Si l’épizootie semble se stabiliser ces dernières années dans l’Union européenne, avec un nombre de foyers chez les porcs domestiques en repli entre 2023 et 2024, selon le rapport de l’Autorité européenne de sécurité des aliments (Efsa) publié en mai 2025, le virus dans la faune sauvage circule toujours et notamment chez les pays frontaliers de la France.

Des conséquences économiques
Un virus à ADN de la famille des Asfarviridaes est à l’origine de cette maladie hémorragique hautement contagieuse et mortelle pour les suidés. Il se transmet principalement par contact direct entre un animal malade et un animal sain ou par contact d’un animal sain avec un aliment ou un environnement contaminé. Non transmissible à l’Homme, la PPA entraîne néanmoins des pertes économiques importantes en raison de son taux de mortalité élevé et des restrictions commerciales imposées aux pays touchés. Pour l’éleveur, la survenue du virus à des conséquences pour le maintien de son activité.
En France, la PPA est classée danger sanitaire de première catégorie et fait l’objet d’une surveillance accrue. Dans la faune sauvage, le réseau Sagir (Réseau de surveillance épidémiologique des oiseaux et des mammifères sauvages terrestres en France) joue un rôle central en signalant tout cadavre de sanglier suspect. La surveillance en élevage repose sur des mesures de biosécurité strictes et une déclaration obligatoire de toute suspicion auprès de la DDPP (direction départementale en charge de la protection des populations). Le ministère de l’Agriculture a, de son côté, renouvelé sa campagne de sensibilisation contre la PPA le 2 juillet 2025 auprès de tous les acteurs concernés : transporteurs internationaux, travailleurs saisonniers, usagers de la nature, voyageurs en provenance de pays touchés par la PPA mais aussi chasseurs et éleveurs.

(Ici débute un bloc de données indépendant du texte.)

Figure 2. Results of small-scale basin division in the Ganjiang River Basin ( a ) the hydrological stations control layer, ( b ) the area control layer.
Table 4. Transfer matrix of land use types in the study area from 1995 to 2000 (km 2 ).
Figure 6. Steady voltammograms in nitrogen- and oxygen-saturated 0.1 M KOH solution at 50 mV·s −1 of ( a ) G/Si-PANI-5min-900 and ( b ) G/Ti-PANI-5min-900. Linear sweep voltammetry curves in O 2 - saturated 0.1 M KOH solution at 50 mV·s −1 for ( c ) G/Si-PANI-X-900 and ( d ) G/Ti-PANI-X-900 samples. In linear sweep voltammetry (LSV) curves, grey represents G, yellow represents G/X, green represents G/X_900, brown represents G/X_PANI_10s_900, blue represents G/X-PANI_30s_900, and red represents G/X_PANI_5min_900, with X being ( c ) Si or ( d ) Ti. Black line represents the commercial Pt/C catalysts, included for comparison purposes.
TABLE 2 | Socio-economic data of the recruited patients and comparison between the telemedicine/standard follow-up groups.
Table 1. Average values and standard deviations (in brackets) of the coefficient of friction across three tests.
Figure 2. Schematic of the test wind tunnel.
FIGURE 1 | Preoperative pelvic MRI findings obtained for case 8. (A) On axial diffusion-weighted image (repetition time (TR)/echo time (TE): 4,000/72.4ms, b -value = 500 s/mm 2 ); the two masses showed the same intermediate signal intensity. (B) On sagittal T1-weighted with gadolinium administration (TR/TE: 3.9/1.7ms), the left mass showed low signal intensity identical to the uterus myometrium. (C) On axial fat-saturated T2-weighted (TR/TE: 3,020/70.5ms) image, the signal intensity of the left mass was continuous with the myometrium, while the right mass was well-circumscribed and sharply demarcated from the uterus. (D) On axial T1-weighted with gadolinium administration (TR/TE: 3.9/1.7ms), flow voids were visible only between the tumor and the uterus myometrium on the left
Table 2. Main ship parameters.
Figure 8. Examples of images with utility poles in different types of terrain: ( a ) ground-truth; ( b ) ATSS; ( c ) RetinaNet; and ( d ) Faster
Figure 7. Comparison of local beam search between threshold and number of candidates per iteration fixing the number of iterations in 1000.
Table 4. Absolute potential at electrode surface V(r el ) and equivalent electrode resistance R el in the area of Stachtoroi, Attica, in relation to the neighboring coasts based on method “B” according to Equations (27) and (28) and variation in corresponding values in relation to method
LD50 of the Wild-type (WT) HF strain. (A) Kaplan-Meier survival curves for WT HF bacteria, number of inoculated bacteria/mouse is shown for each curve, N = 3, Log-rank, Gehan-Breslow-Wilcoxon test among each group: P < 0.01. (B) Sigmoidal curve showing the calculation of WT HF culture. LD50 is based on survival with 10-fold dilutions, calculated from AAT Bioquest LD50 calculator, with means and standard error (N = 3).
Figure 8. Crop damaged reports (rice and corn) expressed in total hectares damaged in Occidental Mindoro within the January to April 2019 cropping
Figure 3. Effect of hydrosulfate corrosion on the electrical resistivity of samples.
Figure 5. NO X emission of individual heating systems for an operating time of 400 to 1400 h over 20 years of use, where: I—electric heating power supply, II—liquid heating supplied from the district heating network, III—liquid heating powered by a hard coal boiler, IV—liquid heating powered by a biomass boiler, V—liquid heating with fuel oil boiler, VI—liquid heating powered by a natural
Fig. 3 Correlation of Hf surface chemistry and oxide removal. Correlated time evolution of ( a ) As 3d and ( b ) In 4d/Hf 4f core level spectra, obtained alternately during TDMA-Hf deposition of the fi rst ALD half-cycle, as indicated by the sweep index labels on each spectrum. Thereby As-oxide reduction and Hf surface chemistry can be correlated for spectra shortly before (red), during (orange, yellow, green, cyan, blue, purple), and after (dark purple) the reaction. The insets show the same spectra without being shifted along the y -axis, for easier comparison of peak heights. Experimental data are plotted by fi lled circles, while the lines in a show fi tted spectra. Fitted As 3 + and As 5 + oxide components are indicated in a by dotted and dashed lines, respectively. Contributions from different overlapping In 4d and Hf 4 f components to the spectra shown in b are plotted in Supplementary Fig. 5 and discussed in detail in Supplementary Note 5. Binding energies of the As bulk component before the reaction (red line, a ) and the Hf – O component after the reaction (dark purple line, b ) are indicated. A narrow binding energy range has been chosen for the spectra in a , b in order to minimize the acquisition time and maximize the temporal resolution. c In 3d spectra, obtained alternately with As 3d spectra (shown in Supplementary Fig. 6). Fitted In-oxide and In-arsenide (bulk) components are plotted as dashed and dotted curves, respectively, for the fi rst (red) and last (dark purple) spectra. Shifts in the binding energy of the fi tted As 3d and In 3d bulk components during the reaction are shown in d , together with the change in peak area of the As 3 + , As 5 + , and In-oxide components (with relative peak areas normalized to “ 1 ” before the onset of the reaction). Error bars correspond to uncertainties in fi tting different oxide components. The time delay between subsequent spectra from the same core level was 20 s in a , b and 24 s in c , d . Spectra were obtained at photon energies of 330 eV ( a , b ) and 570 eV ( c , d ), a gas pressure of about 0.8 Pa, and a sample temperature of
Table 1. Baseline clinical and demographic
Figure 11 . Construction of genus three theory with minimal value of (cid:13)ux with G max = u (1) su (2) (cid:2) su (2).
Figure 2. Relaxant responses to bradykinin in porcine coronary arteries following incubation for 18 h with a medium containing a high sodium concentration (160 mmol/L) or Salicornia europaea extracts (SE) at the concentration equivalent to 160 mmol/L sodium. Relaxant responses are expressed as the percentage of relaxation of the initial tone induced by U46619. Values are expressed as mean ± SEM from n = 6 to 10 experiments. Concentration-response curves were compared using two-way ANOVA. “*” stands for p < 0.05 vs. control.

En effet, le virus de la PPA se montre d’une redoutable résistance dans l’environnement, surtout lorsqu’il est protégé par de la matière organique comme la viande ou le sang. Seule une exposition prolongée à haute température peut en venir à bout, indique l’Inrae. Cette résistance impose des mesures de vide sanitaire extrêmement rigoureuses. Les mesures de biosécurité constituent la barrière la plus efficace contre sa propagation. Depuis 2020, la filière est dotée d’un outil professionnel d’audit « Pig Connect » mais le nombre d’élevages 100 % conformes aux exigences réglementaires en matière de biosécurité est loin d’être suffisant.
D’autant que selon l’Organisation mondiale de la santé animale (OMSA), aucun vaccin n’est actuellement disponible pour lutter contre la PPA. Mais des avancées concrètes émergent : plusieurs vaccins expérimentaux montrent des résultats prometteurs. Si la vaccination ne doit pas remplacer des mesures de biosécurité strictes, la mise au point d’un vaccin efficace représenterait une avancée majeure pour le contrôle de la maladie.